The results were awesome as caravans of families with small children and unhappy pets inched along jammed interstates; motels filled up so quickly that rumors spread that the nearest empty rooms were in Tennessee; and impromptu shelters at churches and volunteer fire departments welcomed overnight guests who were too tired to keep going and too scared to stay put.

The American Red Cross housed 101,512 people Wednesday night in its 456 shelters in six states, one of its largest crowds ever, said spokesman Darren Irby. Five shelters had to be opened in unaffected Alabama to handle overflow crowds, and several others in Tennessee, he said.

At a news conference yesterday at the Federal Emergency Management Agency, where he announced the release of another $528 million to aid hurricane victims, President Clinton praised the effort, and said no one should doubt the reasoning behind the evacuations or fail to comply with future orders to seek shelter.

"I'm sure there will be those who second-guess this now, because Florida was not hit and we moved a lot of people out," Clinton said. "The storm wasn't as bad as we thought. But we now have the technology that imposes on us the responsibility of telling people what we think is going to happen, and there is no question that because we can do this now, thousands . . . of lives will be saved."

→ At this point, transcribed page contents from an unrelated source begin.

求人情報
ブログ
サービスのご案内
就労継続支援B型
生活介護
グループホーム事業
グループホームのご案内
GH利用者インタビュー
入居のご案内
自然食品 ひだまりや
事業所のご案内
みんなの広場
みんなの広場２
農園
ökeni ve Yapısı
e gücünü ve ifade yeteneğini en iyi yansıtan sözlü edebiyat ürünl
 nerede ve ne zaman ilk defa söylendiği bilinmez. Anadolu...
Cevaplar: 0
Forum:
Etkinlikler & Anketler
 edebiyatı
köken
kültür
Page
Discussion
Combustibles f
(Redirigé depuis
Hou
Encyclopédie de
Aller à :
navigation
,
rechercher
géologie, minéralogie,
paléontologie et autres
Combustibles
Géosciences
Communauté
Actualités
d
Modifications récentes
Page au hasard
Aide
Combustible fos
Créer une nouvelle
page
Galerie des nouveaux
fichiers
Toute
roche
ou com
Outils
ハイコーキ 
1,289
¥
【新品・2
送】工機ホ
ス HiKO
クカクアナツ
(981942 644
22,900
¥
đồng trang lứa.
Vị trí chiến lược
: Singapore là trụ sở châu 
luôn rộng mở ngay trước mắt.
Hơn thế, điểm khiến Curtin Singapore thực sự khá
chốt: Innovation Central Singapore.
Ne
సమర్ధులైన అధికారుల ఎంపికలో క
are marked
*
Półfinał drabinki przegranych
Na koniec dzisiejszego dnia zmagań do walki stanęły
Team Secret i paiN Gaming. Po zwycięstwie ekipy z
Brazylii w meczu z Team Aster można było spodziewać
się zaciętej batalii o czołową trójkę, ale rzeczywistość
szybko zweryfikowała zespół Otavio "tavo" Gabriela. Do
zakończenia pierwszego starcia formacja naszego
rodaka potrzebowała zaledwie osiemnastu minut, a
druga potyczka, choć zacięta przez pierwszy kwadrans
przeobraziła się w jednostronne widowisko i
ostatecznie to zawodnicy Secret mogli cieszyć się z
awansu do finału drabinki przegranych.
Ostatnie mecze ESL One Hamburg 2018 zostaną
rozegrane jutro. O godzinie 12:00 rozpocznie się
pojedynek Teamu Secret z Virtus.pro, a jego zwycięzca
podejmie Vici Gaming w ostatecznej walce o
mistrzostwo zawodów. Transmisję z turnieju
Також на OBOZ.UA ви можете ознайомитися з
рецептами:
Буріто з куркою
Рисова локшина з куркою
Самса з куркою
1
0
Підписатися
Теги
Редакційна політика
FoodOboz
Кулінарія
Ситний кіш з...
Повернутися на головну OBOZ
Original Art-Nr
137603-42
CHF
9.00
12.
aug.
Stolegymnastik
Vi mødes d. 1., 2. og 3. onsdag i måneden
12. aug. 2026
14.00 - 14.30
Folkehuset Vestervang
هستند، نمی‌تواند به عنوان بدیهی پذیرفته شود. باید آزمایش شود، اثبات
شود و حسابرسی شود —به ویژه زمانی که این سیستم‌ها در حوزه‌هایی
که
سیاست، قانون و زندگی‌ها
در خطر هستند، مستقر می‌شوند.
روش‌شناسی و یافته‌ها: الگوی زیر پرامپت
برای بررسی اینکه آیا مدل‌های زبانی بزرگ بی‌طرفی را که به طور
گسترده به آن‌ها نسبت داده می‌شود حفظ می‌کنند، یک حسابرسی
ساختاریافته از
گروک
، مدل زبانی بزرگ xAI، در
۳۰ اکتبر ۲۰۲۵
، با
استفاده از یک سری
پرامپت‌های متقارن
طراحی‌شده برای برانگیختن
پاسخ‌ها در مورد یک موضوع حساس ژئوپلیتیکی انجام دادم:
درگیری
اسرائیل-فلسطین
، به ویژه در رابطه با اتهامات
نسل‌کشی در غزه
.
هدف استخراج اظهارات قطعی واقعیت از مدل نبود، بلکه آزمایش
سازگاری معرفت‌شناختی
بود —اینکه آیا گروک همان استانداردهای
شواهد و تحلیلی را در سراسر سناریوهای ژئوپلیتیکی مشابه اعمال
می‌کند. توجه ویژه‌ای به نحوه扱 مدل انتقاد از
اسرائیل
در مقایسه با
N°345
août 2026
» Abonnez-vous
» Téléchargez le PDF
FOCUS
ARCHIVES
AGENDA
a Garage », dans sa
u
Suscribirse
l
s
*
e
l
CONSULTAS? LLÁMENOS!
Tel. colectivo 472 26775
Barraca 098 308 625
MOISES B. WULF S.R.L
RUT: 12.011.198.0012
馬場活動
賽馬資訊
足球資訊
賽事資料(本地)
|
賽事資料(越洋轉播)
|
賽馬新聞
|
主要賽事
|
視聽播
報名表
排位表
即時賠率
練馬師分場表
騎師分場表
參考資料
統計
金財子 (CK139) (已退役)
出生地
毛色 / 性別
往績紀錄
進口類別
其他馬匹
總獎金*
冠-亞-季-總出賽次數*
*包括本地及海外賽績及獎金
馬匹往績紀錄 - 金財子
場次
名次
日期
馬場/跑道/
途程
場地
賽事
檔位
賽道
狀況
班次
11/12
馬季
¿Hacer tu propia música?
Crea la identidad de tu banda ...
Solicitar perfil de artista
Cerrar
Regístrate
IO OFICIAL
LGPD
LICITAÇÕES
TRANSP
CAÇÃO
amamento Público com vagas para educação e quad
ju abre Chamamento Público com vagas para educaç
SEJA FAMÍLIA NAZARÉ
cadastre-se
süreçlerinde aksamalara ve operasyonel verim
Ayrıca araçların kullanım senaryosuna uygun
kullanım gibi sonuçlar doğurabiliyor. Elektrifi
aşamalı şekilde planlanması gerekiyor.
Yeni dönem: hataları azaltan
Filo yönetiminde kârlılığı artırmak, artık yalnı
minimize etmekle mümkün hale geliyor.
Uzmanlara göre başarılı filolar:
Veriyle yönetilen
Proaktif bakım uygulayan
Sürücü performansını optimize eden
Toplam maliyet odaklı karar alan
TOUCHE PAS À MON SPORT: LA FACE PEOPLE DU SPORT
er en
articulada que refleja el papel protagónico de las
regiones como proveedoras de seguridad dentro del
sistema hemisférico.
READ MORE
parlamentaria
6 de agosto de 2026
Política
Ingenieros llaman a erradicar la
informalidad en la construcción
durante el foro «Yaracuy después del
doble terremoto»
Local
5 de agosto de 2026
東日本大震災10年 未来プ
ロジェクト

Many evacuees admitted they were spurred on by past news reports, and in many cases personal memories, of what it was like to weather a major hurricane. In Florida, where the specter of disastrous Hurricane Andrew in 1992 still looms large, police in some cases estimated that 90 percent of residents had heeded the call to leave, an unprecedented number, Bruns said.

"We didn't have people knocking on doors to see who stayed," he said. "But Andrew had a tremendous emotional impact on the people of Florida, and after that, Floridians were not in the mood to take hurricanes lightly anymore. At one point, Floyd was 140 miles from our coast."

Not everyone had the luxury of getting away. The 1,250 inmates at the Chatham County Jail in Savannah, Ga., were almost unnaturally quiet as the giant storm roared their way, sheriff's Capt. John Wilcher said, but their silence was not strictly necessary. Hardly anyone was left in town to hear them.

"Myself, if I wasn't in this position, I would've been packing my stuff," Wilcher said yesterday. "It was not a question of being scared, it was a question of being smart. When you have a storm as wide as the states of Alabama and Georgia put together, that's not something you want to stay behind and look at."

Other residents who failed to leave had to answer to another force of nature.

"We delivered three babies," said Melissa Allen, spokesperson for St. Joseph's/Candler Health System in Savannah. "And I couldn't understand it -- none of them was named Floyd!"

Floyd Evacuations

Florida: About 1.3 million were urged to evacuate but were allowed to return home Wednesday.

Georgia: Six coastal counties -- about 500,000 people -- were under mandatory evacuation order Wednesday but were allowed to return yesterday. An estimated 60 percent of residents, or 300,000 people, heeded the evacuation order.

South Carolina: An estimated 532,000 people left by early Wednesday on order of Gov. Jim Hodges.

An estimated 800,000 residents live in the area that Hodges ordered evacuated Tuesday.

North Carolina: At least 20,000 fled when evacuation orders were issued for Outer Banks, a 130-mile stretch of barrier islands, and other areas.

Virginia: Evacuations were ordered in the counties of Accomack, Gloucester, Lancaster, Mathews, Middlesex, Northampton, Northumberland, Richmond, Westmoreland and York.

Maryland: Residents of several islands in the Chesapeake Bay were ordered to evacuate or were under voluntary evacuations.